Selective use of multiple vitamin D response elements underlies the 1 α,25-dihydroxyvitamin D(3)-mediated negative regulation of the human CYP27B1 gene

The human 25-hydroxyvitamin D(3) (25(OH)D(3)) 1α-hydroxylase, which is encoded by the CYP27B1 gene, catalyzes the metabolic activation of the 25(OH)D(3) into 1α,25-dihydroxyvitamin D(3) (1α,25(OH)(2)D(3)), the most biologically potent vitamin D(3) metabolite. The most important regulator of CYP27B1 gene activity is 1α,25(OH)(2)D(3) itself, which down-regulates the gene.

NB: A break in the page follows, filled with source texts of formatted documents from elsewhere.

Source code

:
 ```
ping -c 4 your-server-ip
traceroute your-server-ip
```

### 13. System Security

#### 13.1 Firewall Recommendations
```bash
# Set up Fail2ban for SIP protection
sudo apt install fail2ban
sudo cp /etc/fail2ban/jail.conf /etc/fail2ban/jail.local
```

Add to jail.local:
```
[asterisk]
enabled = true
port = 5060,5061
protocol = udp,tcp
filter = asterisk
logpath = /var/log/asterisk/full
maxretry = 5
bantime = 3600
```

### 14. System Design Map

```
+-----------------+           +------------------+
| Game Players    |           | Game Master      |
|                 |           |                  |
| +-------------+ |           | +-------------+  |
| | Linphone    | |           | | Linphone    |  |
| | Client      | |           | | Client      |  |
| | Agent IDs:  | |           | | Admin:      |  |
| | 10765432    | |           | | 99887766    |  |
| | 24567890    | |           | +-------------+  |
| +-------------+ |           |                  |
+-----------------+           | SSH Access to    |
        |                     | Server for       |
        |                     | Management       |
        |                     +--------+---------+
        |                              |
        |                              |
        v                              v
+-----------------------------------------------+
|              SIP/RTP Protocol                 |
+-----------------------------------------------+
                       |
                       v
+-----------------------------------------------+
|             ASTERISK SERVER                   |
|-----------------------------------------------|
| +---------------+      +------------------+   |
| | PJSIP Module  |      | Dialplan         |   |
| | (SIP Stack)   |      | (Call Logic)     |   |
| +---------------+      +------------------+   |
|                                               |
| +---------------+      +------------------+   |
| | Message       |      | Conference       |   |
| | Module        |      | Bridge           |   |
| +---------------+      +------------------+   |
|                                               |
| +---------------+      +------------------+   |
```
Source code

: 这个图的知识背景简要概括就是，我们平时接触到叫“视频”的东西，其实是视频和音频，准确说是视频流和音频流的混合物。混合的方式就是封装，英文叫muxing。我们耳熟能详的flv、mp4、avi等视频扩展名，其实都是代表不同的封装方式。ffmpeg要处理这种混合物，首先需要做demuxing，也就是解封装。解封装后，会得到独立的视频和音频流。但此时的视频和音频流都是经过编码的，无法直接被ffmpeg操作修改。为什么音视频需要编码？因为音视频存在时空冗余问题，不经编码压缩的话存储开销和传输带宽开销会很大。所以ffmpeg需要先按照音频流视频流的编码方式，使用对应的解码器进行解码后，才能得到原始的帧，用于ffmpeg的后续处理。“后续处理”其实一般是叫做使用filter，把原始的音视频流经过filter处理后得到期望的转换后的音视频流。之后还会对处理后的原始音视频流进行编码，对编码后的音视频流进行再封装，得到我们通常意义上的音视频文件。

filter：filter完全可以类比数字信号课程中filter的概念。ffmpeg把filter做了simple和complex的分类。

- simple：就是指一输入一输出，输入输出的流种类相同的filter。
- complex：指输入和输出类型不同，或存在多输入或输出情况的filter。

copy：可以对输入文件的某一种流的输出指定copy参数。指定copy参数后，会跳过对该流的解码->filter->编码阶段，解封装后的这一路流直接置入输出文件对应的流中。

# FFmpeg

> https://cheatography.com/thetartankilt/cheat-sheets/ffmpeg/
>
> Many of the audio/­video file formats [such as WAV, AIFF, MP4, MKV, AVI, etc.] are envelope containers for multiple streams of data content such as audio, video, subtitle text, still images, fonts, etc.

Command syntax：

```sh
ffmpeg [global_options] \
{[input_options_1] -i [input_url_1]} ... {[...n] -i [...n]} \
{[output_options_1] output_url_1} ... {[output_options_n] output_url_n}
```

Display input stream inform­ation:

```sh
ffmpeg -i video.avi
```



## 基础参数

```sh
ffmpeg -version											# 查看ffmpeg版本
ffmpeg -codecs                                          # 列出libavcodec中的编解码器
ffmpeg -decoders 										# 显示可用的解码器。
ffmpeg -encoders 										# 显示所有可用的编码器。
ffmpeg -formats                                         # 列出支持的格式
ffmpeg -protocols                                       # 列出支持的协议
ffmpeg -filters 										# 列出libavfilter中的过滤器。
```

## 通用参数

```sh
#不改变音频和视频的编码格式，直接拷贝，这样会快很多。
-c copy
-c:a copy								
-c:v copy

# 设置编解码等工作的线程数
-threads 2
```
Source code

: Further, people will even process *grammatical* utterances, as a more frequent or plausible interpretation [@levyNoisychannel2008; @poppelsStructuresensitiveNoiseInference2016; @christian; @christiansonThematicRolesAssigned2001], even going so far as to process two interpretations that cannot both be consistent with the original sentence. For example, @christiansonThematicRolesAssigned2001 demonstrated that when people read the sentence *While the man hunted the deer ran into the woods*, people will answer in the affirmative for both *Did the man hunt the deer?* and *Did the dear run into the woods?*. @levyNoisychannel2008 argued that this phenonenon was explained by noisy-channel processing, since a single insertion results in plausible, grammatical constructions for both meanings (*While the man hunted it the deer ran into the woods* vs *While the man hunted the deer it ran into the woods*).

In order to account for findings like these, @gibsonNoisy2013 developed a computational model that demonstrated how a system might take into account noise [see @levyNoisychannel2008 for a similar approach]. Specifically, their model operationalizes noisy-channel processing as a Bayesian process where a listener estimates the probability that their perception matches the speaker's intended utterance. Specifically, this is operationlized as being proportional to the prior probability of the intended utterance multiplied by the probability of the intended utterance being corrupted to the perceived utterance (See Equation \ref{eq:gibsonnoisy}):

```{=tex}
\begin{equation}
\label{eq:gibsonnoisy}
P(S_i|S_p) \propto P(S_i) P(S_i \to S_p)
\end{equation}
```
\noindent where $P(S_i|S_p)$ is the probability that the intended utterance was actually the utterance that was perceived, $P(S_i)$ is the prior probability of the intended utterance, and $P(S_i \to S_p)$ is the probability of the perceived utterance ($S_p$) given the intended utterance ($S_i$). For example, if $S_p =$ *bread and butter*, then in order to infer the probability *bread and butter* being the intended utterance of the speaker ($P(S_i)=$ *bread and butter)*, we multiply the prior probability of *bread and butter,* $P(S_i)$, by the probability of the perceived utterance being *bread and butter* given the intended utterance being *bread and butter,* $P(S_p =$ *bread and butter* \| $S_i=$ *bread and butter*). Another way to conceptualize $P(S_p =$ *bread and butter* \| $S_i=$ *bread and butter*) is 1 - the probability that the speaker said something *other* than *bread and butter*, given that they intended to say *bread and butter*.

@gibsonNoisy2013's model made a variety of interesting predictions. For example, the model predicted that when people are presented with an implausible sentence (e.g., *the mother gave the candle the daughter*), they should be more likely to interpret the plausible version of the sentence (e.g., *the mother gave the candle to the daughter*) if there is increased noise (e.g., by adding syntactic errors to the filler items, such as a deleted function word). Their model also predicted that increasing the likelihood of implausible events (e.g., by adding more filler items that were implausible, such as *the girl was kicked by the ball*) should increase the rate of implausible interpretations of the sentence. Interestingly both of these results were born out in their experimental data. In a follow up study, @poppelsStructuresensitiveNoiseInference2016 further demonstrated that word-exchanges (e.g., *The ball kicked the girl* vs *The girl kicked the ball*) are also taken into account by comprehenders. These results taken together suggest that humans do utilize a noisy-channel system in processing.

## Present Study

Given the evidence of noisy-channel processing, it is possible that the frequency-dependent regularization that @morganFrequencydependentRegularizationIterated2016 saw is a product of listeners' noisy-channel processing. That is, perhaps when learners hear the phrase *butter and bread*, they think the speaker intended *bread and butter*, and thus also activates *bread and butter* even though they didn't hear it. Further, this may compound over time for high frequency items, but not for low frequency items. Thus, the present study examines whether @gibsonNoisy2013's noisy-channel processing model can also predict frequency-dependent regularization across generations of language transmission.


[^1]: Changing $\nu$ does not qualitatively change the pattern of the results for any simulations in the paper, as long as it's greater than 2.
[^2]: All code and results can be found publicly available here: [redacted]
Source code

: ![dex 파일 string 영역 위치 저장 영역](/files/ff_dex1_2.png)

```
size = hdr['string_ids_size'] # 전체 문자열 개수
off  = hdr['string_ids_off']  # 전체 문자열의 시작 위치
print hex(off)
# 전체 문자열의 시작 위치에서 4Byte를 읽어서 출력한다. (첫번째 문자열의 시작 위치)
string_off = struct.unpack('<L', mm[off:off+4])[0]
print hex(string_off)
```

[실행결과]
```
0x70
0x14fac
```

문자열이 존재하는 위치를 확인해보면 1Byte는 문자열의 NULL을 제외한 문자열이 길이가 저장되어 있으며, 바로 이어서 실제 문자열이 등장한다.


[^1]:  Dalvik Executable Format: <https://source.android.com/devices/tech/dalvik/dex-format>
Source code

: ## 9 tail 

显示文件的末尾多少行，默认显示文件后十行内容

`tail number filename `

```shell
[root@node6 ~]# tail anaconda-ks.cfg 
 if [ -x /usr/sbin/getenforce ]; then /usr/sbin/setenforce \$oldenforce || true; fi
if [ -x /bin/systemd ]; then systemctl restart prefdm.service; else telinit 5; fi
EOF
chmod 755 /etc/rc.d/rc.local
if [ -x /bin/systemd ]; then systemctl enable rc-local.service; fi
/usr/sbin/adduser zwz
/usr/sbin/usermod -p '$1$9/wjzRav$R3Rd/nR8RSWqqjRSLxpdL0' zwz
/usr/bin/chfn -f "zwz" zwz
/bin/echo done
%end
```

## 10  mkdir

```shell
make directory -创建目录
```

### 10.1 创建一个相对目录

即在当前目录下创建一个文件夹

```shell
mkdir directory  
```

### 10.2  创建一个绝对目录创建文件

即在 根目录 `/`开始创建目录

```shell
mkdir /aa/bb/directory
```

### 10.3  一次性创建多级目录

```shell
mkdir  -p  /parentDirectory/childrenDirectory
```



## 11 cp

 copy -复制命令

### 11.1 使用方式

The down-regulation of the CYP27B1 gene has been proposed to involve a negative vitamin D response element (nVDRE) that is located ∼500 bp upstream from transcription start site (TSS). In this study, we reveal the existence of two new VDR-binding regions in the distal promoter, 2.6 and 3.2 kb upstream from the TSS, that bind vitamin D receptor–retinoid X receptor complexes. Since the down regulation of the CYP27B1 gene is tissue- and cell-type selective, a comparative study was done for the new 1α,25(OH)(2)D(3)-responsive regions in HEK-293 human embryonic kidney and MCF-7 human breast cancer cells that reflect tissues that, respectively, are permissive and non-permissive to the phenomenon of 1α,25(OH)(2)D(3)-mediated down-regulation of this gene. We found significant differences in the composition of protein complexes associated with these CYP27B1 promoter regions in the different cell lines, some of which reflect the capability of transcriptional repression of the CYP27B1 gene in these different cells. In addition, chromatin architecture differed with respect to chromatin looping in the two cell lines, as the new distal regions were differentially connected with the proximal promoter. This data explains, in part, why the human CYP27B1 gene is repressed in HEK-293 but not in MCF-7 cells.